Sunday, December 22, 2013

"Losing it over Obamacare"

Barkley Rosser @ Econospeak:
I know, I know.  That every GOP hack who wants to stay on Fox News and so on must relentlessly spout idiotic drivel about the old Heritage Foundation plan cooked up by Stuart Butler back in 1989 and supported by many Republicans, even being adopted successfully in MA by one Mitt Romney as governor, although all shifting into massive opposition when Obama came out for it in an effort to gain GOP support (hah!).  So, I should not waste my or anybody else's time pointing out the specific lies and stupidities emitted by any such "pundit."

However, I cannot resist in the case of Charles Krauthammer in the Washington
Post of Dec. 20, 2013...he really shows the pathetic state of those trying to block the implementation of Obamacare (OK OK, "ACA").  It may be that I am using him to complain about a syndrome so entrenched that we do not even pay it any more mind. But the basis of its ongoing constant diatribes on this matter are becoming increasingly inane and absurd.  So, I shall pick this particular column apart.

He starts out with the legit complaint that Obama's claim that nobody would lose their insurance under Obamacare is the "lie of the year," but then goes off the deep end immediately afterwards with declaring that nobody knew "just how radical Obamacare is."  While it promised free mammograms (shocking!) and all kinds of things, it is in reality just a "full-scale federal takeover."  Really?  In fact, for all its supposed radicalism, after it the US will remain the only OECD nation not providing health care to all its citizens and also the only one besides Mexico with a system that is majority private sector, with the insurance companies making lots of money out of it, even as Krauthammer somehow thinks that they are going to be in deep doo doo that they deserve because they "collaborated with the White House in concocting this scheme and now are being swallowed by it." ...

The list of other false issues he repeats is long.  So, the exchanges must get young healthy people to sign up or it is doomed according to him, whereas all it needs is healthy people with not much gain from getting especially young ones.  Many millions will be dumped from their old plans and forced to get ones costing much more than those, whereas it looks like most who are losing their old insurance will get plans that are either better or cost less or both (not necessarily everybody).  Employers will be able to cancel their old plans, but gee, Charles, they have that right right now.  People will lose their doctors and their drug coverage, although so far the number of such cases looks pretty small.  And, oh dear, the HHS Secretary has the power to break the law to loosen some of the requirements to ease the transition!

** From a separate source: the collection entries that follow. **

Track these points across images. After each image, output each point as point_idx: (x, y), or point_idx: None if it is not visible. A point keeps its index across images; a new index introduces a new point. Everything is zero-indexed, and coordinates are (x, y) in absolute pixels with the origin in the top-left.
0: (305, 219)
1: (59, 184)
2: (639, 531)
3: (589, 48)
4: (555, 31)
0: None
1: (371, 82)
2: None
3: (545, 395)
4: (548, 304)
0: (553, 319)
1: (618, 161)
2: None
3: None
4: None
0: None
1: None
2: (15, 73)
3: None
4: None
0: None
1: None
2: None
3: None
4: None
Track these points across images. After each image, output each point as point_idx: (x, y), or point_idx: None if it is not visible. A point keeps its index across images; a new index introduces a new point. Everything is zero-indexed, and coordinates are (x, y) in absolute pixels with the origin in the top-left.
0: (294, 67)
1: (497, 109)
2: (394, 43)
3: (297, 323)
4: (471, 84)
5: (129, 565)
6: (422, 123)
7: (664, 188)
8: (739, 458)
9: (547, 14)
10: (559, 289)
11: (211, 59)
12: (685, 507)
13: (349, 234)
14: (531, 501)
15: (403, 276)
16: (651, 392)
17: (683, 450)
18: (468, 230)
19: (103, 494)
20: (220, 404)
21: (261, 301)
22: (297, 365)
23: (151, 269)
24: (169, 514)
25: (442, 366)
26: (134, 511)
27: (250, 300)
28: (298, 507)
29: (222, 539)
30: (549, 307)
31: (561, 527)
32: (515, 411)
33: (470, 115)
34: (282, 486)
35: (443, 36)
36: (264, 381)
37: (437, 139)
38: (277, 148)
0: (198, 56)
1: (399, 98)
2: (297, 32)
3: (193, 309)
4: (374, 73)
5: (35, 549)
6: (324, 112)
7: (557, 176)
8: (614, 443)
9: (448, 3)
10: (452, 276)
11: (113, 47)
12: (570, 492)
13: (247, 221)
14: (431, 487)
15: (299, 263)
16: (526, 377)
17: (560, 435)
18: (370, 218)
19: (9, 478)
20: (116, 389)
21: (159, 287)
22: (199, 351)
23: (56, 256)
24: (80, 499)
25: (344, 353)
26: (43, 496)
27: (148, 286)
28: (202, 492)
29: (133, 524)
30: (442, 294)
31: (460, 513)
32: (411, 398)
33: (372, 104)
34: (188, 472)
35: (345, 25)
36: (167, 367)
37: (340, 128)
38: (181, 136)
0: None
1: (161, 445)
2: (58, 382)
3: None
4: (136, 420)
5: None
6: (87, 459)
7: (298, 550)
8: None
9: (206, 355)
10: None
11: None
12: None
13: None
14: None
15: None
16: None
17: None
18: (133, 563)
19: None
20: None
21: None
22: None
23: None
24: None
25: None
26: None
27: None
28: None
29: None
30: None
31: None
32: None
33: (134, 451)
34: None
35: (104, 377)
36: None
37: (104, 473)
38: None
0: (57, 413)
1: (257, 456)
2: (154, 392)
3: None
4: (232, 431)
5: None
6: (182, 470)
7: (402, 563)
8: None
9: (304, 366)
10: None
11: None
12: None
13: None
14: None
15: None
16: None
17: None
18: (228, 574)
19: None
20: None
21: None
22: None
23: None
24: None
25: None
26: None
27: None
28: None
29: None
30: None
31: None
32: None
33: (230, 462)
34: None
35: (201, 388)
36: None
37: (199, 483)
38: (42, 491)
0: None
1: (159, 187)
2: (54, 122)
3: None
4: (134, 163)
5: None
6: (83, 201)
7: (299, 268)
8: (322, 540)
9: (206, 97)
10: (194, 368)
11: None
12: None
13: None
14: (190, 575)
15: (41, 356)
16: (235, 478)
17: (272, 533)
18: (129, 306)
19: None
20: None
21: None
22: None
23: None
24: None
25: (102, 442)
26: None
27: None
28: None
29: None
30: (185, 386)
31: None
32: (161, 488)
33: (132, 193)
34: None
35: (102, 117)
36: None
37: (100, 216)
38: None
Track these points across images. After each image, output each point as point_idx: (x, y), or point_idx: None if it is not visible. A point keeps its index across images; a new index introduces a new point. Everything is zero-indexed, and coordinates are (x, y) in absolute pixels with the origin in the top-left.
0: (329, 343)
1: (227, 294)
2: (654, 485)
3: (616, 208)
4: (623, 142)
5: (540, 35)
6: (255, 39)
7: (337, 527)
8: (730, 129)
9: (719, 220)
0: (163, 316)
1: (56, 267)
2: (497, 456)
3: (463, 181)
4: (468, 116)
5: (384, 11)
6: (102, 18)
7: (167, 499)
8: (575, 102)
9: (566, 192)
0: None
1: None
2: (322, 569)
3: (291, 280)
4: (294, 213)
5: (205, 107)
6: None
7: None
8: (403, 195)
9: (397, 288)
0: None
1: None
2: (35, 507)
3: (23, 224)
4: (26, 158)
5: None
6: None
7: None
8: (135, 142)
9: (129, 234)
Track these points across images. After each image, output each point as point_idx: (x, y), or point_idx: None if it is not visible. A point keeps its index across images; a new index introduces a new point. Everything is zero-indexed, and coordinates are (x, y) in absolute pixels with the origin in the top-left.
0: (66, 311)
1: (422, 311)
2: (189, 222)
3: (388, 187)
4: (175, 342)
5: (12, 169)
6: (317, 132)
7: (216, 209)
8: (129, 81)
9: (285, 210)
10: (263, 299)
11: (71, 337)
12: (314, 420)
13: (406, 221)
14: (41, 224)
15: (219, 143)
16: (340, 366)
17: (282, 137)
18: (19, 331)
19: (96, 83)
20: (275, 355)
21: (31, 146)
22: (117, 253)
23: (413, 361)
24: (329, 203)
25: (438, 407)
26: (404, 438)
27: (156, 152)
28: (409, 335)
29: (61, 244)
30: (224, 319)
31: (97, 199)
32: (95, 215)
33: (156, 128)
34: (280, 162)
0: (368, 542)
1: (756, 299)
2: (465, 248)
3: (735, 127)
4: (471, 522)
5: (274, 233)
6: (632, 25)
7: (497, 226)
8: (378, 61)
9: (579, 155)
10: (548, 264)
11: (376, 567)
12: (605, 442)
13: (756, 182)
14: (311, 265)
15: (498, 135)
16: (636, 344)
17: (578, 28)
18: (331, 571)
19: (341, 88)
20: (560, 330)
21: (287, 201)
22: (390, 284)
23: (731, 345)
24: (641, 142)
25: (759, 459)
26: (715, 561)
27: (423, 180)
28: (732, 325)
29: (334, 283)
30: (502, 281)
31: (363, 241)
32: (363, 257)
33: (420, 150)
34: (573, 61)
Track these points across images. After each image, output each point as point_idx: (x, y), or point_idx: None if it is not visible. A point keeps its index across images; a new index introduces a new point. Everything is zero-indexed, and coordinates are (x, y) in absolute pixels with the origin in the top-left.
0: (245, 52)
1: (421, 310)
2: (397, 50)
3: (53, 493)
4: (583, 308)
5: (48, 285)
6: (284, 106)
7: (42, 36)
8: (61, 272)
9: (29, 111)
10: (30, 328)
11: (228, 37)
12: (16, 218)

Needless to say he has not a word to say about any of the good things that are arriving with the plan.  These include the ending of people being turned down for preexisting conditions, perhaps its greatest virtue, the allowing parents to have their children covered until they are 27, and that many people are getting insurance who never had it, even if the SCOTUS ruling has allowed states to reject the Medicaid expansion portion of the act, which may be its greatest benefit overall.

In the end we may have the situation politically that was there when the act was passed so long ago: people like the specific provisions of the law when they are asked about them, but are more negative than positive when asked about what they think of "Obamacare."  Krauthammer joins the ongoing nonstop tirade in certain circles against it, apparently the main GOP theme for next fall's election campaign.  But, while there will doubtless be another round of people being dumped from their plans after New Year's who can show up on Fox for at least another month to complain, some of them legitimately even, the evidence of new outrages is going to get very thin not too long after that, and those ranting like Krauthammer will find themselves having to struggle ever harder and more tendentiously to provide any sort of credible critique of the new program, even if many of us know that the alternative (single payer) it was originally cooked up to hold off would probably be better.